Menu
Promoções

Madonna leva esperança e ceticismo ao Malauí

Arquivo Geral

09/10/2006 0h00

A viagem da popstar Madonna ao Malauí gerou esperanças de uma vida melhor para milhares de órfãos carentes, mas também reavivou dúvidas em relação ao impacto do altruísmo ocidental sobre o continente mais pobre do mundo.

Madonna passou a maior parte da semana passada visitando orfanatos e manteve encontros com autoridades governamentais e funcionários de organizações humanitárias, como parte de uma campanha para chamar a atenção para a situação de cerca de 900 mil órfãos no Malauí, país pobre de 13 milhões de habitantes onde muitas famílias foram destruídas pela Aids.

Madonna prometeu doar US$ 3 milhões a uma campanha para ajudar essas crianças, encabeçada pela organização humanitária Raising Malawi.

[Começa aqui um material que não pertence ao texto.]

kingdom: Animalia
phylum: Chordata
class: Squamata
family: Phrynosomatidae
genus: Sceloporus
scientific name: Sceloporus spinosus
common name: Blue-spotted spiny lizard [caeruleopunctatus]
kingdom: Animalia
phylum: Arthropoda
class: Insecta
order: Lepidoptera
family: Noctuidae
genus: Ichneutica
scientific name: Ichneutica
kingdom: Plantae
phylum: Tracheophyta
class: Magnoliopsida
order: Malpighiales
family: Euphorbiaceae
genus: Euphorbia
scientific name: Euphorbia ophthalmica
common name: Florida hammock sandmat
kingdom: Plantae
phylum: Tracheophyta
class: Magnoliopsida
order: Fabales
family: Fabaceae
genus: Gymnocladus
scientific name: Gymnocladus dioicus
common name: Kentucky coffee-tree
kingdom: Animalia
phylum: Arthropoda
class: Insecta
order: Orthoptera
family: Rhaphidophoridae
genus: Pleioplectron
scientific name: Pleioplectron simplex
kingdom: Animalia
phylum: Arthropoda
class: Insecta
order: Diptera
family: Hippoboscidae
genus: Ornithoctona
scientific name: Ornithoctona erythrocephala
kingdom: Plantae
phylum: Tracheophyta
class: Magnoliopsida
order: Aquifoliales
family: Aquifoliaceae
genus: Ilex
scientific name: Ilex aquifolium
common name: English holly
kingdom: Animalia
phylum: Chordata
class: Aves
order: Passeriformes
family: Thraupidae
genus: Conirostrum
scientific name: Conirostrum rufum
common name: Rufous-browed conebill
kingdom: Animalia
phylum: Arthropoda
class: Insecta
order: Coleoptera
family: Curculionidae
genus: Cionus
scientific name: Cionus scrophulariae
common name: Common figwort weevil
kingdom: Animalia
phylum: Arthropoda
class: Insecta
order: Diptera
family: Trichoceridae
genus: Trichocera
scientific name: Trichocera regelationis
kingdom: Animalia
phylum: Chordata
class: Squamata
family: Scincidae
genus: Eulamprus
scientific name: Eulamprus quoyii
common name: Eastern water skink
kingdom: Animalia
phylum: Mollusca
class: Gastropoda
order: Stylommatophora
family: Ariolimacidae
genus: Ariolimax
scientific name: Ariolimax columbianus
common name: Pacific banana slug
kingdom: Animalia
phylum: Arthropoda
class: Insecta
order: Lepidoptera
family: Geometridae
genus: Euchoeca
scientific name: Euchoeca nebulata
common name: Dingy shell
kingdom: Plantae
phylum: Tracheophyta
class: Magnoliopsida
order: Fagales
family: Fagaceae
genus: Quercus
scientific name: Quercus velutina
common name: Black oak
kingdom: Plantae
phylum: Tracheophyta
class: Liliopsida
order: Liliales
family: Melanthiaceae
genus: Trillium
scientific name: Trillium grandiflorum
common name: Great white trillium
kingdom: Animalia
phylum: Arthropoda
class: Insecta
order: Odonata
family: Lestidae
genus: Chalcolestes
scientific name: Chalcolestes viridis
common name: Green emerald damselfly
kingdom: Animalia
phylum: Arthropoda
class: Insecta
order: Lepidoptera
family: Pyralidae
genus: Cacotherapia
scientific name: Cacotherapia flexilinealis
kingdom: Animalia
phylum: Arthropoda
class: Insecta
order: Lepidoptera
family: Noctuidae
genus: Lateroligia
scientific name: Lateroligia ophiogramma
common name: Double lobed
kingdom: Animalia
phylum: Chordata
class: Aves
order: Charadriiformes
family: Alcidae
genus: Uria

Ela e vários acompanhantes, incluindo seu marido, o cineasta Guy Ritchie, estão hospedados num hotel na capital Lilongue e vêm viajando em veículos utilitários esportivos levados ao país para sua visita.

A segurança tem sido forte, e a imprensa vem sendo mantida à distância da postar. Em Gumulira, um povoado árido de 6 mil habitantes perto da fronteira com a Zâmbia, o chefe local disse que os moradores da vila são gratos pela atenção recebida e pela nova escola construída com recursos levantados pela Raising Malawi, que destinou US$ 1,5 milhão ao povoado.

"Perdemos muitos pais aqui", disse o chefe George Gumulira, cujo sobrenome é o nome do povoado. "A escola foi construída para abrir oportunidades para as crianças. Torcemos para que ela seja ampliada, e nos foi dito que Madonna vai nos visitar".

Esau Emalasoni, de 10 anos, destaca a importância do projeto: "Meus pais morreram, então o povoado cuida de mim. Eu trabalho no campo, mas agora também estudo".

Apesar da gratidão, ainda há dúvidas quanto a se Madonna e outros ocidentais que trabalham para organizações beneficentes na África vão conseguir oferecer soluções de longo prazo, ao nível de base, para os maiores problemas do continente, tais como o combate à Aids e à miséria.